Quote:
Originally Posted by walkby
God in the "Christian context" is the Father, the Son (Jesus Christ), and the Holy Spirit. As far as I know all three always existed. If that's true then God as a relationship between a Father (the Father) a son (Jesus) and the Father's spirit always existed. If I'm not mistaken everything is for the glory of God (the Father), from creation, to the devil's rebellion (and the rebellion of other angel's), to Adam's initial sin which lead to sin for all of us (and death), to the Father sending Jesus to die for our sins, to the salvation that is in Jesus, possibly even God's love for us and even the wrath that will be poured out on people who die without believing in Jesus' name. It's all done for God's glory. Perhaps at some point before creation there was the desire to do something for God's glory and this is it? The Bible says God is love (meaning the Father, I think), so I think it might be reasonable to think that this is what the Father and the Son are (Jesus said he and his Father are one). though Jesus is fully God and fully man, and maybe even the Holy Spirit, but I'm not sure there, so if all 3 have always existed, that loving relationship has always existed and they might have always done things with and for each other, but at some point maybe this is what they wanted to do or maybe this is what they always wanted to do? Just speculation, I guess, what happened before creation might be beyond our ability to comprehend.

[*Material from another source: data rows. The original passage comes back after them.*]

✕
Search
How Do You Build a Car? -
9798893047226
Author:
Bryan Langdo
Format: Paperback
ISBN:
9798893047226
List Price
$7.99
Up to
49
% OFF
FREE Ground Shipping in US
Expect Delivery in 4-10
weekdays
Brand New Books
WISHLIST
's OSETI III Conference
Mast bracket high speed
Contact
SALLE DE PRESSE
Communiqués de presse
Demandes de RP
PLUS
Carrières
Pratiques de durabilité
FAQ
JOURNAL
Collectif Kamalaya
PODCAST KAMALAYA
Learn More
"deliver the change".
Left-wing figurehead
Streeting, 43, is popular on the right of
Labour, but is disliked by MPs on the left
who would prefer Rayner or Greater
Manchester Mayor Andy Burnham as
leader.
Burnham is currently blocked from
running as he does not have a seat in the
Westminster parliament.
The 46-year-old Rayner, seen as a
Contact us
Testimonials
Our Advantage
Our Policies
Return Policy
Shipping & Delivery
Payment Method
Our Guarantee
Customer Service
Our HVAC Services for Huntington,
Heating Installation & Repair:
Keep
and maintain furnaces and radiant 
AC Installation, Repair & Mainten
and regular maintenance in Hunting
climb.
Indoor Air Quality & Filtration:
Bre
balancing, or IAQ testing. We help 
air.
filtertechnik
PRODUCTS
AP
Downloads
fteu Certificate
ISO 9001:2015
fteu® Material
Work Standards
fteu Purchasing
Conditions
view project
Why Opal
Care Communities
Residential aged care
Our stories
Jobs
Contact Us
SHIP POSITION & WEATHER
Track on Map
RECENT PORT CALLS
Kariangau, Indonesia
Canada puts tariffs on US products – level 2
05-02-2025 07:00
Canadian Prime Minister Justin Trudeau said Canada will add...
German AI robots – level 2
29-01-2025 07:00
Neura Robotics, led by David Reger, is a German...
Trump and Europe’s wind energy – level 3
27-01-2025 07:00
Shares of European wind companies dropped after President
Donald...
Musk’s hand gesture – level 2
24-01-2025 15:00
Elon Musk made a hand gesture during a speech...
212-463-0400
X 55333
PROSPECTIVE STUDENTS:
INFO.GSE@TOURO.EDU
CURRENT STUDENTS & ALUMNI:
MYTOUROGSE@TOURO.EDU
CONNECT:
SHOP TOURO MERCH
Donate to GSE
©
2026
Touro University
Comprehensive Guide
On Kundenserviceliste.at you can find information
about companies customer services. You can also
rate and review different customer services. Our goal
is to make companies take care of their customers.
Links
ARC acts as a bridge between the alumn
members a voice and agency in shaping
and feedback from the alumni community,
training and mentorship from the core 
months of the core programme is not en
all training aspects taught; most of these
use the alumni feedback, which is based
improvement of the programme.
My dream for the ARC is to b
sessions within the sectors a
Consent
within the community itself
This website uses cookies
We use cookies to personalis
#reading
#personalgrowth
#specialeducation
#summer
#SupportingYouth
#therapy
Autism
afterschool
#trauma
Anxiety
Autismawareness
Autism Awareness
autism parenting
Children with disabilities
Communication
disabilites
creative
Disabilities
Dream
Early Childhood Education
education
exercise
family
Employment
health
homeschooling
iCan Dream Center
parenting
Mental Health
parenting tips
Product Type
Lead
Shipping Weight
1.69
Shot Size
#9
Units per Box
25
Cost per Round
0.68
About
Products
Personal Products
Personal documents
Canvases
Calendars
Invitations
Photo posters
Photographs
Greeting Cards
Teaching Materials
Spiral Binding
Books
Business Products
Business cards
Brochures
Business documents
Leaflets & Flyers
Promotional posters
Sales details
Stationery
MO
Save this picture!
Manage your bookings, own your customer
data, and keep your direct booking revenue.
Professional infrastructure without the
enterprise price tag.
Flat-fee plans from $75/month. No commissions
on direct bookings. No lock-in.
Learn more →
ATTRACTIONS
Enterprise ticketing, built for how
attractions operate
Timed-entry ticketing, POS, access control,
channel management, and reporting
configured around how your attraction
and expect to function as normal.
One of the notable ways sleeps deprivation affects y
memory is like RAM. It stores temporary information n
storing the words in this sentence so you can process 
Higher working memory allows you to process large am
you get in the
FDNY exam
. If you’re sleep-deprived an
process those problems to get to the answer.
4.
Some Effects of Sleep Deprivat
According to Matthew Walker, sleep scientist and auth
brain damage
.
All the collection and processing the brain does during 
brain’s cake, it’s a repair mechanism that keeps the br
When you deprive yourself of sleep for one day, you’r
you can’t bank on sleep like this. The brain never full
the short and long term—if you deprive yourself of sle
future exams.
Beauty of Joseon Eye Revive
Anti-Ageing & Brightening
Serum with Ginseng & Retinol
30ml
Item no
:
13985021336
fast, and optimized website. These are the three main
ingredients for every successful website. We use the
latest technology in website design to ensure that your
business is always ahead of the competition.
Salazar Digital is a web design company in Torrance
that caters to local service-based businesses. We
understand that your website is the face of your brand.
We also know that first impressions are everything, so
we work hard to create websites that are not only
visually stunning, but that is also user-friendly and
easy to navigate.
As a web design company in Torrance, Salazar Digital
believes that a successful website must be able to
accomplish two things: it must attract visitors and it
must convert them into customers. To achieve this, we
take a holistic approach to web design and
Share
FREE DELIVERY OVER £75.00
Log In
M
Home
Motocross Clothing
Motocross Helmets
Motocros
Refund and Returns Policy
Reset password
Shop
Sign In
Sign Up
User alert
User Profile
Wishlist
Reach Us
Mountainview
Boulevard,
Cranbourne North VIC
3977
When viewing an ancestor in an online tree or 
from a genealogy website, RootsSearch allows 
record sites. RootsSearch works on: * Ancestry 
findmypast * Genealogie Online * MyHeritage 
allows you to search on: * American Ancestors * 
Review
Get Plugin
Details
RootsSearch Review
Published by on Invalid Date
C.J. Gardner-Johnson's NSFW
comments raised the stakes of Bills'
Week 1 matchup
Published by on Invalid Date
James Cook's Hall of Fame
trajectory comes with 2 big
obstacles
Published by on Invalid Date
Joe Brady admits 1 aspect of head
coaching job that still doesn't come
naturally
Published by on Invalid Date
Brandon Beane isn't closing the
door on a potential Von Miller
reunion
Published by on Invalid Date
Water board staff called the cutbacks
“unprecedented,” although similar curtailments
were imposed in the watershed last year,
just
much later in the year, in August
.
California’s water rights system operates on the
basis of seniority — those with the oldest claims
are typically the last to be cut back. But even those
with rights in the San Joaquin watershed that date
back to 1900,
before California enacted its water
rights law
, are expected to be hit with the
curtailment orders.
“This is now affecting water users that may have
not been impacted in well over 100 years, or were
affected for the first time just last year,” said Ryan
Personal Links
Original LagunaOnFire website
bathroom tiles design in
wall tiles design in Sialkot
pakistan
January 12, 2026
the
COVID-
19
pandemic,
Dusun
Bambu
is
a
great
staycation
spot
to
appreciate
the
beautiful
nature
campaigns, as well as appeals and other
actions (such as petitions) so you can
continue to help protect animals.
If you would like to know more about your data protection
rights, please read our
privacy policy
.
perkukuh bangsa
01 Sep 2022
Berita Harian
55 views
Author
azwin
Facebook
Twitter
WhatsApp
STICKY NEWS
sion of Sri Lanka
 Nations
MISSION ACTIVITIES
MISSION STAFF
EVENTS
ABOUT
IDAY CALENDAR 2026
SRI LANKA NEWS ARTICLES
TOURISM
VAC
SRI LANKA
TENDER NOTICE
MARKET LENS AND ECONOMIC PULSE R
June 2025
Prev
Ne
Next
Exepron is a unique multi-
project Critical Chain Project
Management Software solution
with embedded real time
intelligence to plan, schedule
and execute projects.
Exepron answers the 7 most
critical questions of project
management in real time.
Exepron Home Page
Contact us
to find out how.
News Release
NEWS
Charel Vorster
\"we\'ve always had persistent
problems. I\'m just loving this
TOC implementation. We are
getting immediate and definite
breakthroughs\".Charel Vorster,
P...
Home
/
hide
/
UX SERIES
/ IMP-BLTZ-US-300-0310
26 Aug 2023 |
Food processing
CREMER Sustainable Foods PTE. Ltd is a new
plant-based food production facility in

I think it's reasonable that God (the Father) could be perfect and still want.
Take the creation part out of it. Does that sentence make logical sense at all? How could a being which is in a state of perfection, absolutely flawless and eternal, have a want for anything? To have a want implies you are lacking something, but to be perfect presupposes that you lack nothing in any aspect. Perfect means perfect across all categories. Perfect intelligence, perfect happiness, perfect contentedness, perfection in all conceivable ways. Perfection wants for nothing because it already has everything.
There would never have been any impetus for a perfect, eternal being to change at all.
The Father, Son, and Holy Spirit as three separate beings, but also somehow one, makes no logical sense whatsoever either but I digress on that point.